19.        In this ground it is argued that in the light of further documentary evidence supplied after the appeal was decided by the First-tier Tribunal, it is clear that there was a demonstrable error of material fact and therefore an error of law as the lawyer’s evidence is confirmed and there is evidence that the warrant is genuine. However, this is not a case where the requirements in E & R are met. The reliability of these documents was in issue before the Tribunal and the judge had to determine that issue on the basis of the evidence before her. In E & R, the Court of Appeal set out the requirements to be met before it could be said that a mistake of fact constituted an error of law. There would have to be a mistake as to an existing fact including a mistake as the availability of evidence on a particular matter; it must be possible to categorise the relevant factual evidence as “established” in the sense that it was uncontentious and objectively verifiable; the appellant or his advisers must not have been responsible for the mistake; and the mistake must have played a material, although not necessarily decisive part in the Tribunal’s reasoning. There is no adequate explanation why it was not possible to obtain the evidence now relied on so that it was available at the hearing before the First-tier tribunal. Further, the issue of the reliability of the documents produced in evidence cannot be regarded as “established” in the sense it was uncontentious and objectively verifiable. It is in reality further contentious evidence in relation to an issue clearly in dispute between the parties.

 

Ground 1

 

20.        It was argued that the judge did not consider the Asylum Gender Guidelines. The paragraphs I have been referred to deal with general principles and there is no reason at all to believe that the judge would not have been fully aware of them in her assessment of this appeal. Paragraphs 5.40-5.44 deal with credibility, the absence of documentary evidence, corroboration, delay and demeanour whilst paras 3.20-24 deal more specifically with the circumstances in which there may be political reasons for a woman’s persecution even though she may not have regarded herself as acting politically. However, again, there are general principles to be applied to the facts of each individual case. There is no reason to believe the judge would not have been aware of them and when the determination is read as whole, there is nothing of substance to indicate that the judge assessed the evidence in contravention of the gender guidelines.

 

Ground 6

 

21.        This ground summarises the other grounds arguing that the judge’s credibility findings are flawed; that it is strongly arguable that the appellant would be at risk of persecution on return and refers to the fact that GJ and Others was subject to an appeal to the Court of Appeal at the date when the grounds were drafted. However, the Court of the Appeal have now given judgment upholding in substance the Upper Tribunal’s decision.
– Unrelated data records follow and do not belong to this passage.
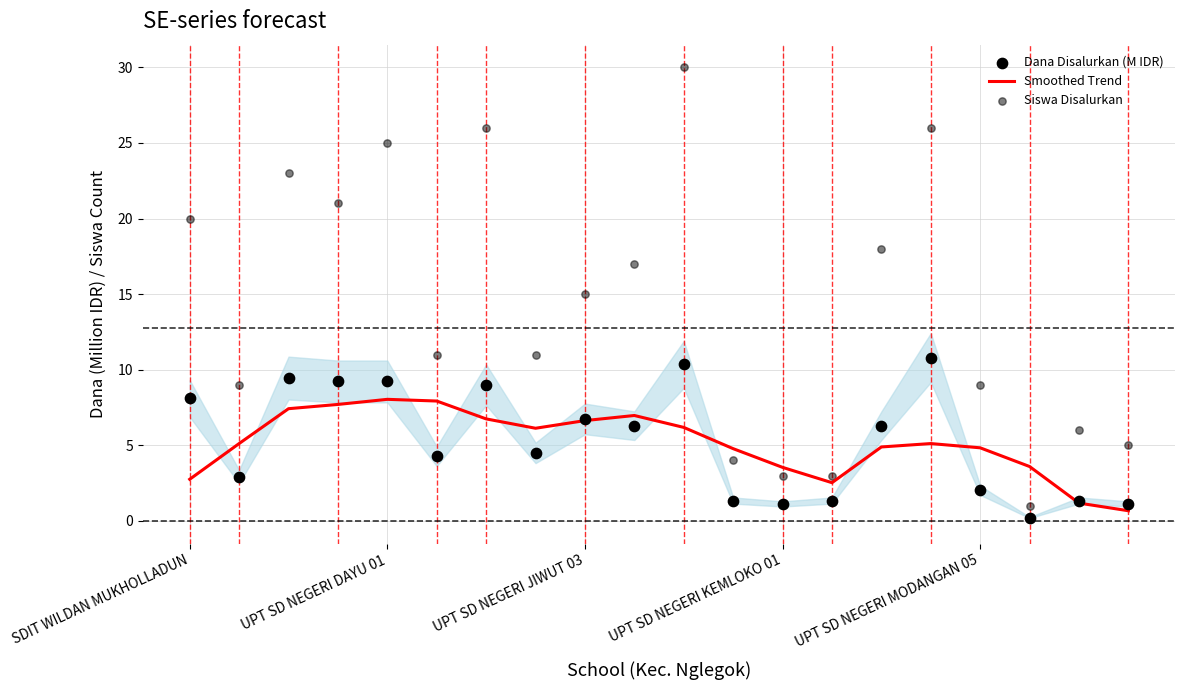

True or false: Smoothed Trend has a value of 3.5 at UPT SD NEGERI KEMLOKO 01.

True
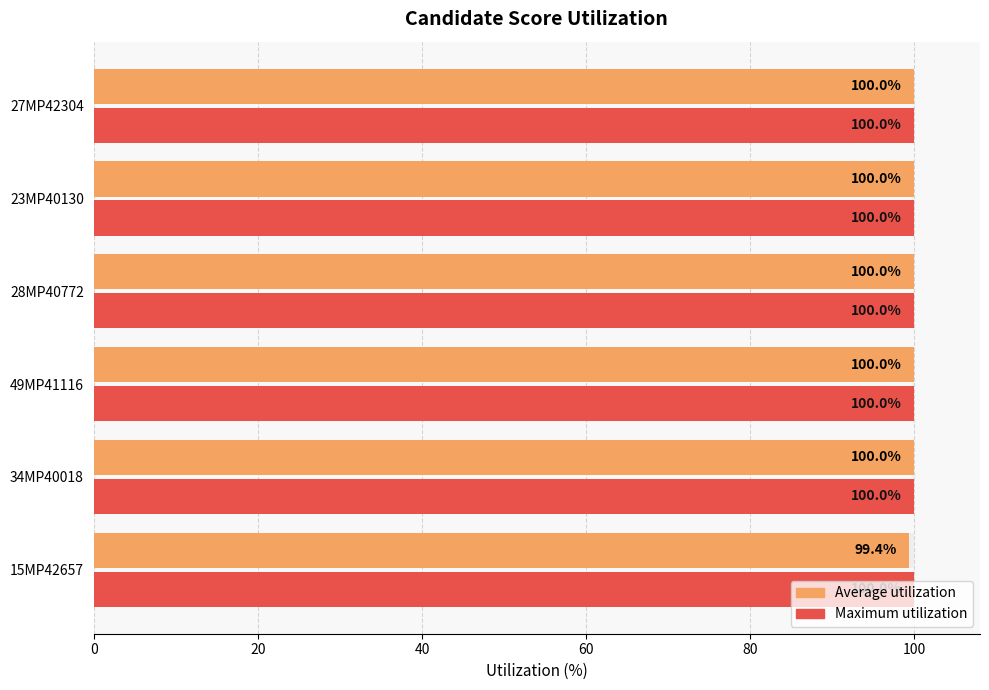

The value of Average utilization at 34MP40018 is 100.0. True or false?

True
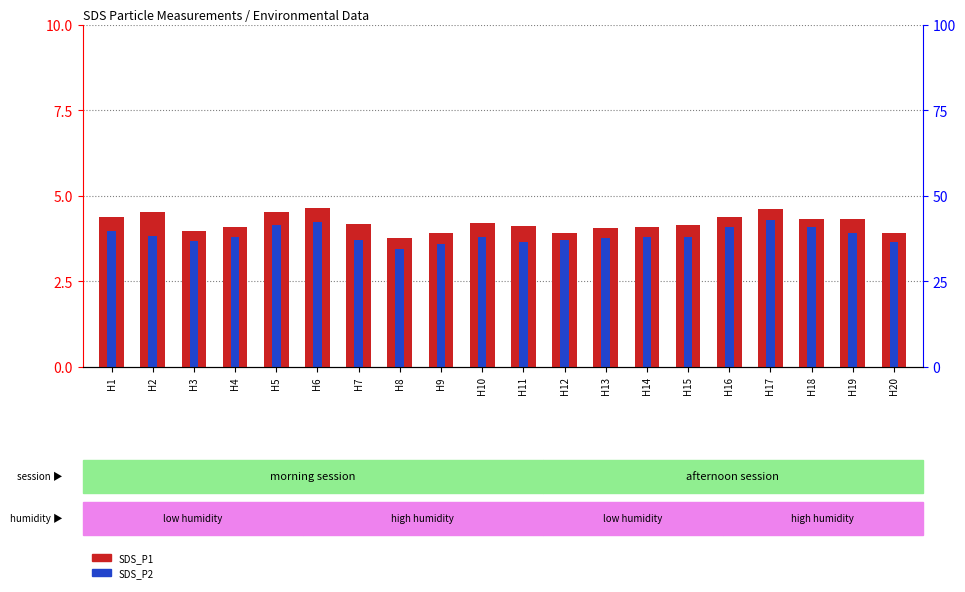

Reading right to left, extract all data points from this chart.

SDS_P1: 3.9	4.3	4.3	4.6	4.4	4.1	4.1	4.0	3.9	4.1	4.2	3.9	3.8	4.2	4.6	4.5	4.1	4.0	4.5	4.4
SDS_P2: 3.6	3.9	4.1	4.3	4.1	3.8	3.8	3.8	3.7	3.6	3.8	3.6	3.5	3.7	4.2	4.1	3.8	3.7	3.8	4.0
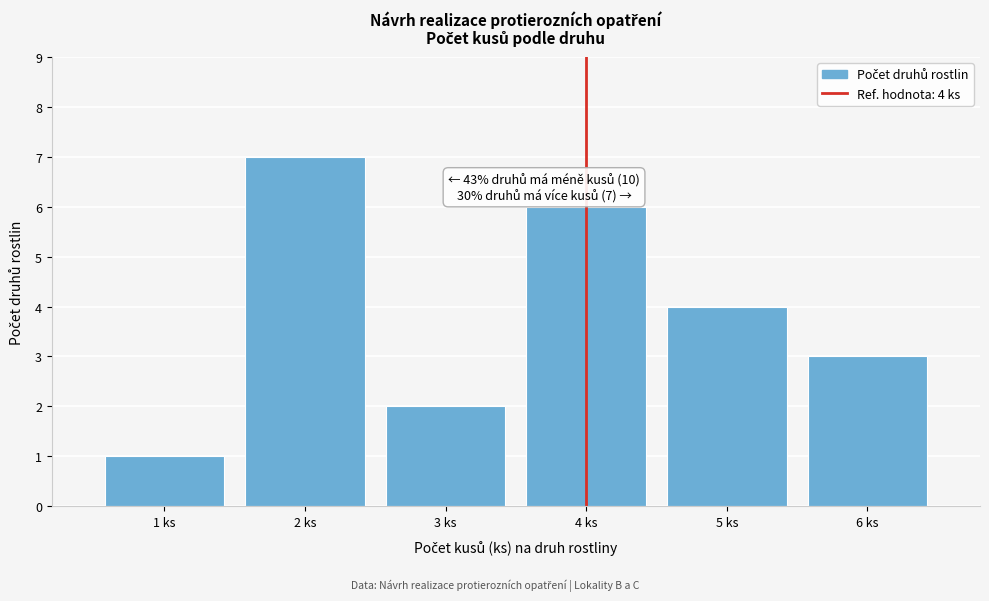

Reading left to right, transcribe all the data shown in this chart.

1	7	2	6	4	3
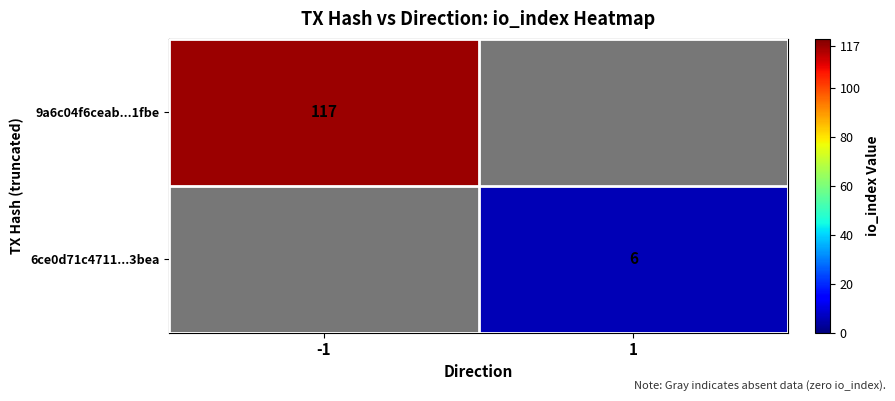

Is it true that 6ce0d71c4711...3bea equals 10 at 1?

False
This ground was not pursued at the hearing before me. In the light of the judge’s findings of fact the appellant cannot bring herself within the country guidance in GJ and Others.

 

Decision

 

22.        Accordingly, for the reasons I have set out the First-tier Tribunal did not err in law and the decision stands. There has been no application to vary or discharge the anonymity order made by the First-tier Tribunal and that order also stands.